人はイエス・キリストによって義とされた結果、神との間に平和を得ているとパウロは証しました。人は罪によって神の敵となっていました。でも身代りとなって死んでくださったイエスによって人は罪を赦されて神と和解し、「神との間に平和を得ています」(5:1)と言えるようになります。この「平和」という言葉は満ち足りていることを表す「シャローム」という言葉からでてきている言葉なのです。この平和は神の民とされた者たちに、神がその生涯の保障として与えられたものなのです。パウロは神の平和がどんなに豊かなものであるかをここに明らかにしています。
「今の恵み」(5:2)がその一つです。口語訳それから文語訳は「いま立っているこの恵み」、もう一つの古い訳は「今居ところの恵み」です。その恵みへ「導き入れられ」たのです。救いの神の賜物です。自分で獲得したものではないのです。「平和」の中へ入った時、「恵み」が見えてきたのです。救いの神が導いてくださる恵みの生涯は「神の栄光にあずかる希望」にまで広がっていくものでした。信じる者は新しく生まれ変って、古い肉体を持ったままですが、神のいのちを与えられて神の子とされ、神の家族の中へ迎え入れられこの地上での生活をします。しかしやがて死に支配されないからだに変えられて「天にあるふるさと」(ヘブライ11:16)、神の国(天国)で神とその家族が永遠に生活する希望、「神の栄光にあずかる希望」をもって歩むのです。それが今の恵み、いま立っている恵み、今居る所の恵みなのです。

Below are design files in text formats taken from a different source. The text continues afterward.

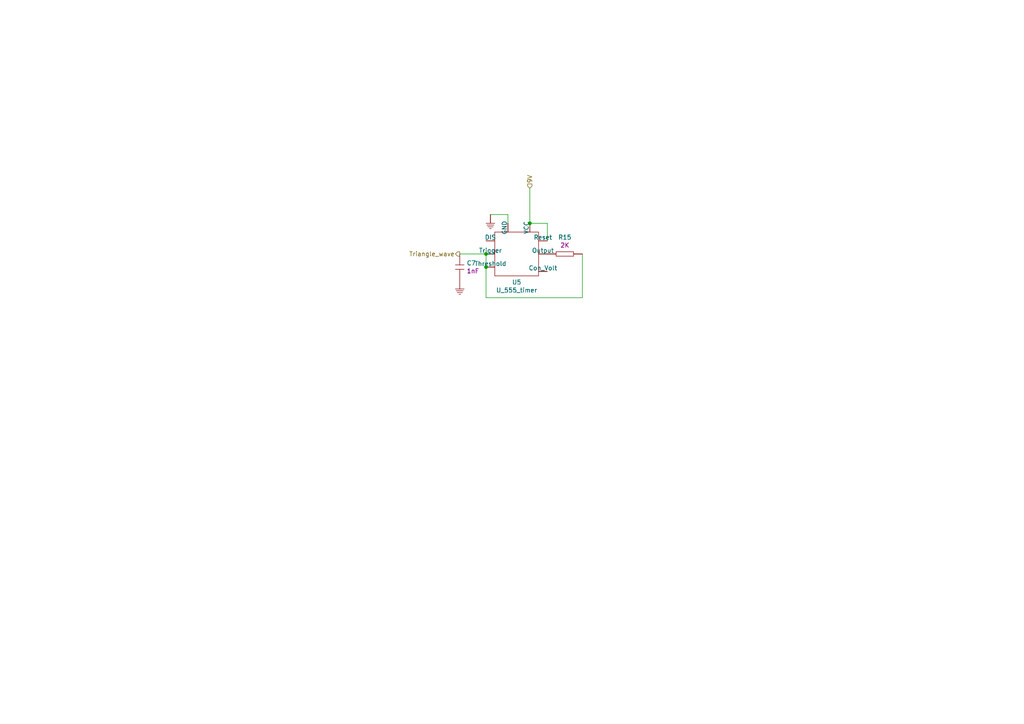
<source format=kicad_sch>
(kicad_sch (version 20211123) (generator eeschema)

  (uuid 0f560957-a8c5-442f-b20c-c2d88613742c)

  (paper "A4")

  

  (junction (at 153.67 64.77) (diameter 0) (color 0 0 0 0)
    (uuid 12f8e43c-8f83-48d3-a9b5-5f3ebc0b6c43)
  )
  (junction (at 140.97 73.66) (diameter 0) (color 0 0 0 0)
    (uuid b0b4c3cb-e7ea-49c0-8162-be3bbab3e4ec)
  )
  (junction (at 140.97 77.47) (diameter 0) (color 0 0 0 0)
    (uuid df3dc9a2-ba40-4c3a-87fe-61cc8e23d71b)
  )

  (wire (pts (xy 147.32 64.77) (xy 147.32 62.23))
    (stroke (width 0) (type default) (color 0 0 0 0))
    (uuid 0b4c0f05-c855-4742-bad2-dbf645d5842b)
  )
  (wire (pts (xy 158.75 64.77) (xy 153.67 64.77))
    (stroke (width 0) (type default) (color 0 0 0 0))
    (uuid 12c8f4c9-cb79-4390-b96c-a717c693de17)
  )
  (wire (pts (xy 158.75 69.85) (xy 158.75 64.77))
    (stroke (width 0) (type default) (color 0 0 0 0))
    (uuid 4344bc11-e822-474b-8d61-d12211e719b1)
  )
  (wire (pts (xy 140.97 77.47) (xy 140.97 73.66))
    (stroke (width 0) (type default) (color 0 0 0 0))
    (uuid aa047297-22f8-4de0-a969-0b3451b8e164)
  )
  (wire (pts (xy 168.91 86.36) (xy 140.97 86.36))
    (stroke (width 0) (type default) (color 0 0 0 0))
    (uuid ab8b0540-9c9f-4195-88f5-7bed0b0a8ed6)
  )
  (wire (pts (xy 168.91 73.66) (xy 168.91 86.36))
    (stroke (width 0) (type default) (color 0 0 0 0))
    (uuid b7d06af4-a5b1-447f-9b1a-8b44eb1cc204)
  )
  (wire (pts (xy 147.32 62.23) (xy 142.24 62.23))
    (stroke (width 0) (type default) (color 0 0 0 0))
    (uuid ca5b6af8-ca05-4338-b852-b51f2b49b1db)
  )
  (wire (pts (xy 153.67 54.61) (xy 153.67 64.77))
    (stroke (width 0) (type default) (color 0 0 0 0))
    (uuid db742b9e-1fed-4e0c-b783-f911ab5116aa)
  )
  (wire (pts (xy 140.97 86.36) (xy 140.97 77.47))
    (stroke (width 0) (type default) (color 0 0 0 0))
    (uuid e79c8e11-ed47-4701-ae80-a54cdb6682a5)
  )
  (wire (pts (xy 140.97 73.66) (xy 133.35 73.66))
    (stroke (width 0) (type default) (color 0 0 0 0))
    (uuid e87a6f80-914f-4f62-9c9f-9ba62a88ee3d)
  )

  (hierarchical_label "Triangle_wave" (shape output) (at 133.35 73.66 180)
    (effects (font (size 1.27 1.27)) (justify right))
    (uuid 8bd46048-cab7-4adf-af9a-bc2710c1894c)
  )
  (hierarchical_label "9V" (shape input) (at 153.67 54.61 90)
    (effects (font (size 1.27 1.27)) (justify left))
    (uuid 992a2b00-5e28-4edd-88b5-994891512d8d)
  )

  (symbol (lib_id "Main_Library:U_555_timer") (at 149.86 73.66 0) (unit 1)
    (in_bom yes) (on_board yes)
    (uuid 00000000-0000-0000-0000-00006158c04f)
    (property "Reference" "U5" (id 0) (at 149.86 81.8642 0))
    (property "Value" "U_555_timer" (id 1) (at 149.86 84.1756 0))
    (property "Footprint" "MAIN_PCB_LIB:U_LM555CN" (id 2) (at 149.86 60.96 0)
      (effects (font (size 1.27 1.27)) hide)
    )
    (property "Datasheet" "" (id 3) (at 149.86 60.96 0)
      (effects (font (size 1.27 1.27)) hide)
    )
    (pin "1" (uuid f66bb685-9833-454c-bf31-b96598f50347))
    (pin "2" (uuid 56f0a67a-a93a-477a-9778-70fe2cfeeb5a))
    (pin "3" (uuid a819bf9a-0c8b-443a-b488-e5f1395d77ad))
    (pin "4" (uuid e29e8d7d-cee8-47d4-8444-1d7032daf03c))
    (pin "5" (uuid 7ac1ccc5-26c5-4b73-8425-7bbec927bf24))
    (pin "6" (uuid 26296271-780a-4da9-8e69-910d9240bca1))
    (pin "7" (uuid 1a7e7b16-fc7c-4e64-9ace-48cc78112437))
    (pin "8" (uuid 173fd4a7-b485-4e9d-8724-470865466784))
  )

  (symbol (lib_id "Main_Library:GND") (at 142.24 62.23 0) (unit 1)
    (in_bom yes) (on_board yes)
    (uuid 00000000-0000-0000-0000-00006158c8c7)
    (property "Reference" "#GND019" (id 0) (at 138.176 62.738 0)
      (effects (font (size 1.27 1.27)) hide)
    )
    (property "Value" "GND" (id 1) (at 138.176 62.738 0)
      (effects (font (size 1.27 1.27)) hide)
    )
    (property "Footprint" "" (id 2) (at 139.954 63.754 0)
      (effects (font (size 1.27 1.27)) hide)
    )
    (property "Datasheet" "" (id 3) (at 139.954 63.754 0)
      (effects (font (size 1.27 1.27)) hide)
    )
    (pin "1" (uuid d7df1f01-3f56-437b-a452-e88ad90a9805))
  )

  (symbol (lib_id "Main_Library:R_2K_0603") (at 163.83 73.66 270) (unit 1)
    (in_bom yes) (on_board yes)
    (uuid 00000000-0000-0000-0000-00006158d370)
    (property "Reference" "R15" (id 0) (at 163.83 68.834 90))
    (property "Value" "R_2K_0603" (id 1) (at 166.37 82.55 0)
      (effects (font (size 1.27 1.27)) hide)
    )
    (property "Footprint" "MAIN_PCB_LIB:R_0603" (id 2) (at 176.53 74.93 0)
      (effects (font (size 1.27 1.27)) hide)
    )
    (property "Datasheet" "" (id 3) (at 170.18 73.66 0)
      (effects (font (size 1.27 1.27)) hide)
    )
    (property "Mouser" "603-RT0603BRD072KL" (id 4) (at 176.53 73.66 0)
      (effects (font (size 1.27 1.27)) hide)
    )
    (property "Waarde" "2K" (id 5) (at 163.83 71.1454 90))
    (pin "1" (uuid ac8576da-4e00-41a0-9609-eb655e96e10b))
    (pin "2" (uuid 9600911d-0df3-419b-8d4a-8d1432a7daf2))
  )

  (symbol (lib_id "Main_Library:C_1nF_0603_50V") (at 133.35 77.47 0) (unit 1)
    (in_bom yes) (on_board yes)
    (uuid 00000000-0000-0000-0000-000061590d9d)
    (property "Reference" "C7" (id 0) (at 135.3312 76.3016 0)
      (effects (font (size 1.27 1.27)) (justify left))
    )
    (property "Value" "C_1nF_0603_50V" (id 1) (at 134.62 68.58 0)
      (effects (font (size 1.27 1.27)) hide)
    )
    (property "Footprint" "MAIN_PCB_LIB:C_0603" (id 2) (at 134.62 68.58 0)
      (effects (font (size 1.27 1.27)) hide)
    )
    (property "Datasheet" "" (id 3) (at 130.81 74.93 0)
      (effects (font (size 1.27 1.27)) hide)
    )
    (property "Waarde" "1nF" (id 4) (at 135.3312 78.613 0)
      (effects (font (size 1.27 1.27)) (justify left))
    )
    (property "Mouser" "603-CC603MRX7R9BB102" (id 5) (at 134.62 68.58 0)
      (effects (font (size 1.27 1.27)) hide)
    )
    (pin "1" (uuid 51f5536d-48d2-4807-be44-93f427952b0e))
    (pin "2" (uuid fe4068b9-89da-4c59-ba51-b5949772f5d8))
  )

  (symbol (lib_id "Main_Library:GND") (at 133.35 81.28 0) (unit 1)
    (in_bom yes) (on_board yes)
    (uuid 00000000-0000-0000-0000-000061591ae3)
    (property "Reference" "#GND018" (id 0) (at 129.286 81.788 0)
      (effects (font (size 1.27 1.27)) hide)
    )
    (property "Value" "GND" (id 1) (at 129.286 81.788 0)
      (effects (font (size 1.27 1.27)) hide)
    )
    (property "Footprint" "" (id 2) (at 131.064 82.804 0)
      (effects (font (size 1.27 1.27)) hide)
    )
    (property "Datasheet" "" (id 3) (at 131.064 82.804 0)
      (effects (font (size 1.27 1.27)) hide)
    )
    (pin "1" (uuid 105d44ff-63b9-4299-9078-473af583971a))
  )
)

</source>
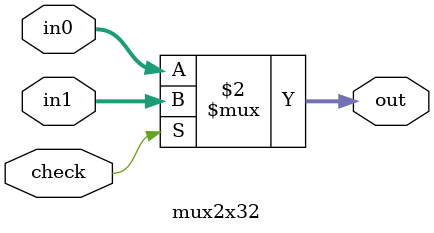
<source format=v>
`timescale 1ns / 1ps
module mux2x32(in0,in1,check,out);
input wire [31:0] in0,in1;
input wire check;
output wire [31:0] out;
assign out=check==0?in0:in1;

endmodule

</source>
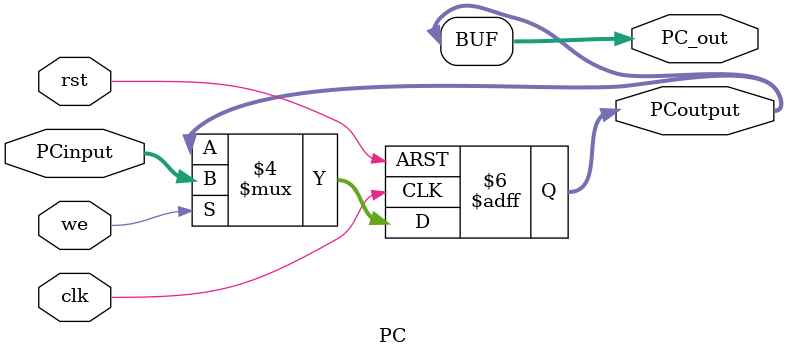
<source format=v>
`timescale 1ns / 1ps


module PC(
    input [31:0] PCinput,
    input clk,
    input rst,
    input we,
    output reg [31:0] PCoutput,
    output [31:0] PC_out
    );
    always@(posedge clk or posedge rst)
    begin
        if(rst)
        begin
            PCoutput <= 'b0;
        end
        else
        begin
            if(we == 1)
            begin
                PCoutput <= PCinput;
            end
            else
            begin
                PCoutput <= PCoutput;
            end
        end
    end
    assign PC_out = PCoutput;
endmodule

</source>
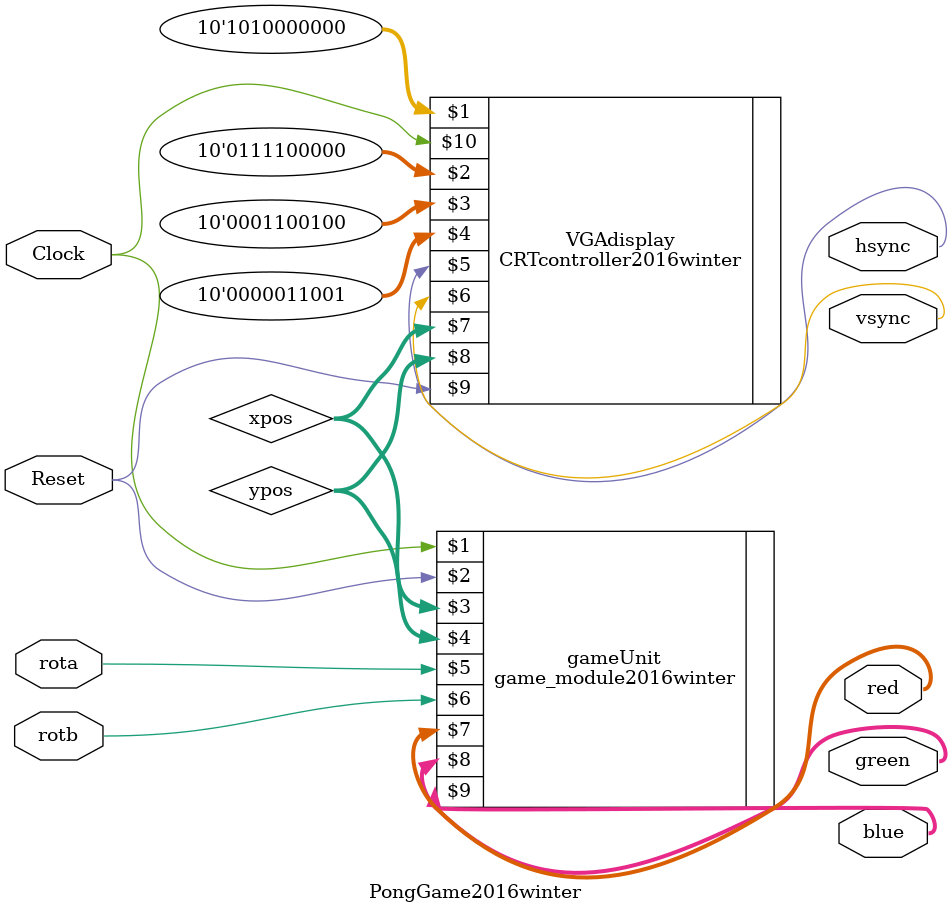
<source format=v>
`timescale 1ns / 1ps

module PongGame2016winter(
   input Clock, Reset, rota, rotb,
    output [2:0] red,
    output [2:0] green,
    output [1:0] blue,
    output hsync, vsync
    );

wire [9:0] xpos;
wire [9:0] ypos;

parameter [9:0] NumberofPixels=10'd640, NumberofLines=10'd480;
parameter [9:0] SystemClock=10'd100, CRTClock=10'd25; //MHz 

//module CRTcontroller2016spring(Xresolution, Yresolution, SystemClock, 
// hsync, vsync, xposition, yposition, reset, clock);
CRTcontroller2016winter VGAdisplay(NumberofPixels, NumberofLines, SystemClock, CRTClock, 
     hsync, vsync, xpos, ypos, Reset, Clock);
	  
/* module game_module2016spring(input clk25, input Reset,
				input [9:0] xpos,
				input [9:0] ypos,
				input rota,
				input rotb,
				output [2:0] red,
				output [2:0] green,
				output [1:0] blue);
*/
game_module2016winter gameUnit(Clock, Reset, xpos, ypos, rota, rotb, red, green, blue);
					
endmodule

</source>
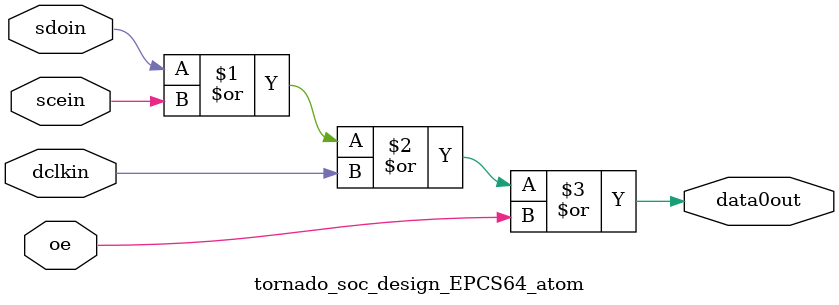
<source format=v>
module tornado_soc_design_EPCS64_atom (
                                         dclkin,
                                         oe,
                                         scein,
                                         sdoin,
                                         data0out
                                      )
;
  output           data0out;
  input            dclkin;
  input            oe;
  input            scein;
  input            sdoin;
  wire             data0out;
  assign data0out = sdoin | scein | dclkin | oe;
endmodule
</source>
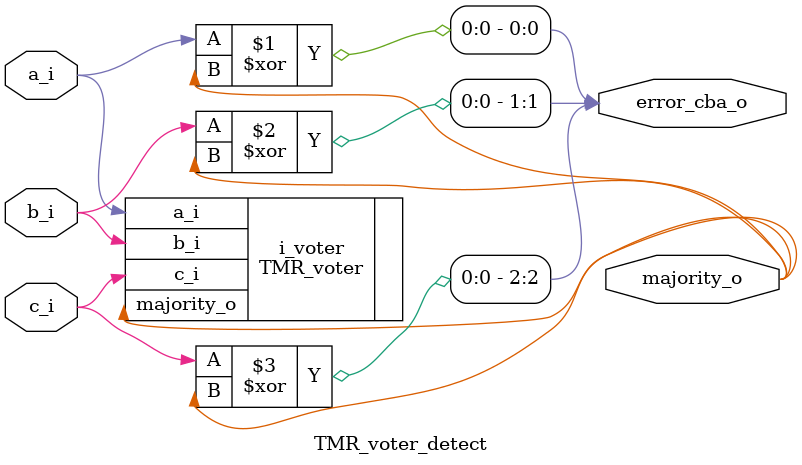
<source format=sv>

module TMR_voter_detect #(
  parameter int unsigned VoterType = 0 // 0: Classical_MV, 1: KP_MV, 2: BN_MV
) (
  input  logic a_i,
  input  logic b_i,
  input  logic c_i,
  output logic majority_o,
  output logic [2:0] error_cba_o // Indicates whether input is mismatched to majority
);

  TMR_voter #(
    .VoterType ( VoterType )
  ) i_voter (
    .a_i,
    .b_i,
    .c_i,
    .majority_o
  );

  assign error_cba_o[0] = (a_i ^ majority_o);
  assign error_cba_o[1] = (b_i ^ majority_o);
  assign error_cba_o[2] = (c_i ^ majority_o);

endmodule

</source>
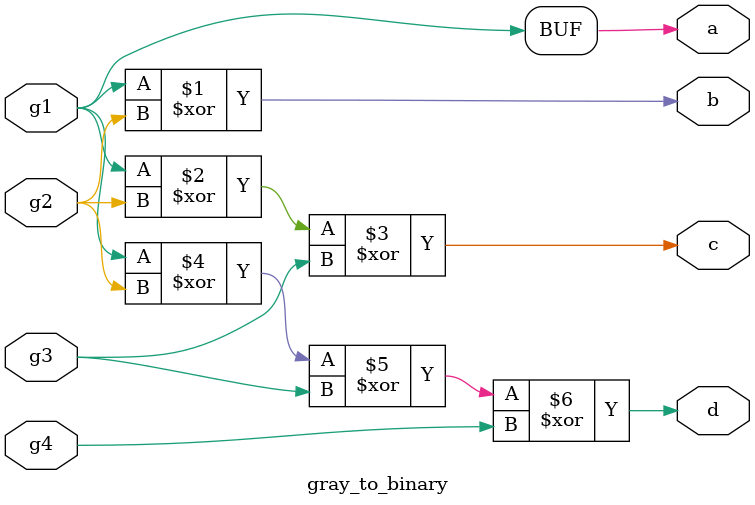
<source format=v>
`timescale 1ns / 1ps
module gray_to_binary(g1,g2,g3,g4,a,b,c,d);
output a,b,c,d;
input g1,g2,g3,g4;
assign a = g1;
assign b = g1^g2;
assign c = g1^g2^g3;
assign d = g1^g2^g3^g4;
endmodule
</source>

恵みに居る人、そこに立っている人は「苦難」によってその人が研かれていくのです。苦難の中を通ったから分かることがあります。身に付くものがあります。苦難の中で忍耐が生まれたからです。忍耐は苦難の中で生まれてくるのです。耐え忍んだ人だけが身に付けるのです。そういう人に希望が生まれてくるのです。苦しんでいる人が希望をもって突き抜けた生き方をしている人に接すると、光が与えられ希望が見えてくることがあります。希望を生む人にもなるのです。そのような人にとって苦難は誇りになるのでしょう。「苦難をも誇りとしています」(5:3)と告白しています。こういうものを神との間に平和を持っている人は持っているのです。
さらに「神の愛が私たちの心に注がれている」(5:5)と証しています。苦難の中で希望をもって耐え忍んで歩めるのは神の愛に支えられ強められているからでしょう。心に注がれ、その人が愛されていると自覚できる神の愛は、イエス・キリストの十字架の出来事によって表された愛です。しかも「私たちがまだ弱かった頃、罪人、敵であったときに明示された愛です。その愛、永遠に変ることのない愛です。パウロ自身、どのような苦難にでくわしても「愛してくださる方によって勝って余りあります」(ローマ8:37)と語っています。これが神との間にある平和なのです。
最後に「神を誇りとしています」(5:11)と記しています。口語訳は「喜ぶ」です。平和を得ている人は神ご自身を誇り、喜ぶのです。神にしていただいたことではないのです。物を与えられたから喜ぶのではないのです。神が喜びになっている、誇りになっているのです。これはその人の力になるのです。(ネヘミヤ8:10参照)
パウロはこういうものを「平和を得た」人は持っていると言うのです。「平和(シャローム)」とはそういうものですと証しているのです。わたしたちも持っているシャロームの中で神を喜びつつ生活しましょう。